We watched on as Cady Herron figured it all out the hard way. She learnt all about ‘Girl-Code’, the ‘rules of feminism’, the importance of being honest, how polarizing hoop earings can be and of course limits that do not exist.
Make no mistake however, based on the real life experiences of this gal right here… some days, I still feel personally victimized by the Regina George types that exist in my life. We all know a Regina George and sometimes – without warning – we are her. So, clearly girl on girl crime is still alive and kicking. Did you even know you were doing it?When we question the authenticity of rape and abuse victims/survivors and put their suffering on trial.
When we judge each other based on make-up, clothing, partners, children, careers, opinions, bodies, spirituality, voting preferences, likes, followers and social status.
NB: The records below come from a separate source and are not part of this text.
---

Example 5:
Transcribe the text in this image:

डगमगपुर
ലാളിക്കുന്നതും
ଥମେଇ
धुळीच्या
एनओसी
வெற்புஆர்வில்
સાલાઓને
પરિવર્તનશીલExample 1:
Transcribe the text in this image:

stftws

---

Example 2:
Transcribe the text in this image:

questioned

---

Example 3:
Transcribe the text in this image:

When we become gossip mongers.
When we allow our friendships to turn into competitive, petty, shallow beatdowns.
When we refuse to acknowledge women who are homeless on the street.
When we play into the media’s representation of women and fall victim to click bait news stories that do little more than discredit our voice.
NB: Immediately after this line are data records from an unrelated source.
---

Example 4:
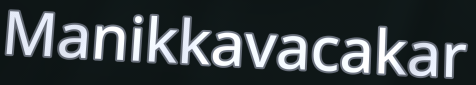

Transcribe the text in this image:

Manikkavacakar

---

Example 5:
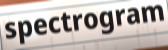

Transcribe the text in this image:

spectrogram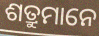
ଶତ୍ରୁମାନେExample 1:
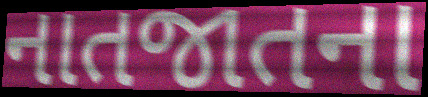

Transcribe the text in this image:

નાતજાતના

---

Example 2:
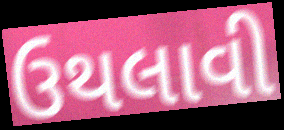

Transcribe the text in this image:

ઉથલાવી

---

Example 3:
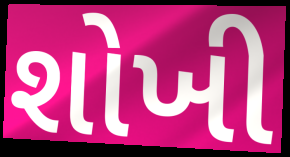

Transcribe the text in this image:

શોખી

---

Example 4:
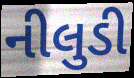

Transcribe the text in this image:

નીલુડી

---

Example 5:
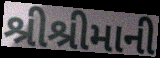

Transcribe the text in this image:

શ્રીશ્રીમાની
When we exhaust too much energy defending ourselves to trolls online and IRL.
When we use hate speech and slut shame.
When we throw shade onto anyone who uses menstruation products other than tampons.
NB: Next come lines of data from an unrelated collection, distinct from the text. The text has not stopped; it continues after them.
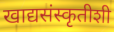
खाद्यसंस्कृतीशीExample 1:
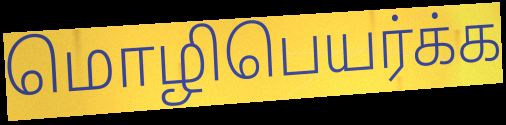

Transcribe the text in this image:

மொழிபெயர்க்க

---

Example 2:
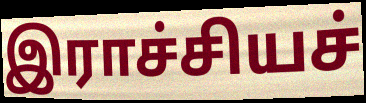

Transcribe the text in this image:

இராச்சியச்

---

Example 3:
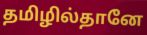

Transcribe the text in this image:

When we allow people to teach us to hide and feel shameful about periods all together.
When we ignore the elderly/ageing and are disinterested in the lessons we can still learn from each other.
When we force one another to feel shame for eating or not eating animal products and by products.
When we continue to teach girls the importance of maintaining unrealistic beauty standards and feed into the conditioning of hating our bodies.
When we ridicule sex workers and shame the porn industry.
When we call ourselves as feminists but don’t check our privilege and only focus on the bits that fit or effect us while discounting women of colour, trans women, those with disabilities, mental illness, non-Western religious identities, non-white ethnic or racial identities, non-thin bodies, non-Eurocentric features, low income, or those who simply do not adhere to a Western model of gender or sexuality.
When we go out of our way to put other women down publicly or privately because we disagree or believe the other to be wrong.
When we don’t say or do anything as we witness discrimination of any kind occurring, out of fear or ignorance or both.
When we start to believe that our experience is the only real one and don’t share validation with the women around us, who also have their own individual experiences.
When we shy away from opportunities to be heard and seen in a way that would bring real change.
When we comment, like and tag our friends in pictures on social media that make fun of or degrade women.
When we consciously or subconsciously use jealousy as an excuse to not support each other, build each other up and celebrate our success. Somewhere along the way, we got so busy thinking we stood for everything and ended up standing for nothing at all and I for one am not immune. It may not be easy to hear but the way we treat each other is a reflection of how we feel about ourselves. I know it can be all too easy to fall into the traps that the world has laid out for us but we don’t have to play that game.
As women, we owe it to ourselves to be better. To do better. For ourselves. To end the cycle of vitriol starting within our own troops.
Don’t be alarmed. It’s not as hard as you have been taught to believe. You can actually be a decent human. There is a way to engage in conversation that is uncomfortable and hard without coming across as a the self appointed Queen of everything. We can actually check our selves – before we wreck ourselves – and maybe, just maybe, we can actually bake a cake filled with rainbows and smiles and everyone would eat and be happy…
Because, it is actually okay to have a lot of feelings… We just need to focus on making them productive and not destructive to our cause or our sense of self.